**Provided text**
╔══

Cross Over to the Other Side

Here's another job opening, the email was titled. I opened it to find something I would enjoy, though it likely would have been limiting in career growth. This was the fourth in a line of suggestions that came as I sat in a room that was slowly reducing to four walls, carpet, and furniture as I carefully packed my life away. Was I making the right decision? It had seemed so at the time but then again, I tended to embrace possibility wholeheartedly until I thought of everything that could go wrong and then I stepped back, hesitant, afraid, and changed my mind. This time, though, I couldn't say No. I'd come too far to step back.

It was three months ago that I found the missed call on the answering machine. I never called her back but I played the message twice. There were openings in corporate, I looked like a good fit as executive assistant to the president, would I please call the following number. It was one of my dream jobs--working in a non-profit Christian ministry to rescue and rehabilitate minors trapped in human trafficking. I'd attended their training, volunteered at a couple of events, and was passionate about the mission. I'd already started down a different road, though, and I could not pursue this calling.

╚══

**Given information**
╔══

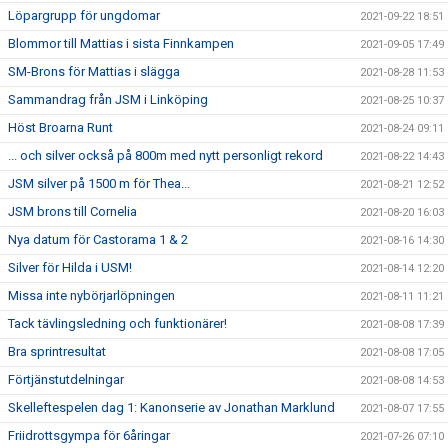
Löpargrupp för ungdomar
2021-09-22 18:51
Blommor till Mattias i sista Finnkampen
2021-09-05 17:49
SM-Brons för Mattias i slägga
2021-08-28 11:53
Sammandrag från JSM i Linköping
2021-08-25 10:37
Höst Broarna Runt
2021-08-24 09:11
... och silver också på 800m med nytt personligt rekord
2021-08-22 14:43
JSM silver på 1500 m för Thea...
2021-08-21 12:52
JSM brons till Cornelia
2021-08-20 16:03
Nya datum för Castorama 1 & 2
2021-08-16 14:30
Silver för Hilda i USM!
2021-08-14 12:20
Missa inte nybörjarlöpningen
2021-08-11 11:21
Tack tävlingsledning och funktionärer!
2021-08-08 17:39
Bra sprintresultat
2021-08-08 17:05
Förtjänstutdelningar
2021-08-08 14:53
Skelleftespelen dag 1: Kanonserie av Jonathan Marklund
2021-08-07 17:55
Friidrottsgympa för 6åringar
2021-07-26 07:10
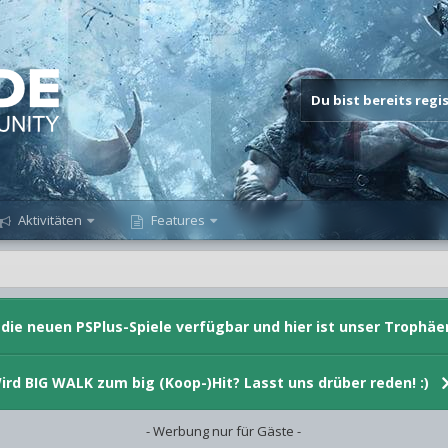
Du bist bereits reg
Aktivitäten
Features
d die neuen PSPlus-Spiele verfügbar und hier ist unser Trophäe
ird BIG WALK zum big (Koop-)Hit? Lasst uns drüber reden! :)
- Werbung nur für Gäste -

╚══

**What you need to do**
Write the next part of the personal essay about weighing job offers while packing up to move, starting after its last sentence. The data has no connection to the text.

**Answer box**
Within the week, we were enjoying a potluck lunch at a friend's house before heading out to sing to shut-ins when the hostess turned to me and asked, Are you still looking for a job? Her husband needed a secretary, there was room for advancement, if I was interested. I had been, once. I'd interviewed for the same position 8 years ago, sat around the proverbial table with dark suits and explained why I was the best person for the job. I went home and sent a thank-you-and-hope-to-hear-from-you-soon card. Never heard anything. No email, no letter, no phone call. So I went on with life and though it once again sounded tempting to work in corporate in a ministry-focused organization, I knew this time I would not be interviewing. I had chosen a different path.

Then, as I idly passed time waiting for the visa to come, I found myself browsing the employment pages at my alma mater. I'd interviewed there a year ago, they flew me out, I'd answered the questions the 8-person strong group threw at me from carefully selected questions on a double-sided single page. I'd sat on the wonderful queen bed, agonizing for hours over how to solve a formula, then I'd given up and gone to the deli where I used my complimentary meal card to buy supper. I was one of three but I didn't make the cut. As I scrolled through the positions, I stopped at one that fit my bucket list description. A program registrar at a mainstream university. I didn't apply but within days an email came from the main interviewer from a year ago. They were recommending me to the search committee, here was the link to apply. I sent a thoughtful thank you email in reply. I'd already committed for the coming year to mission service.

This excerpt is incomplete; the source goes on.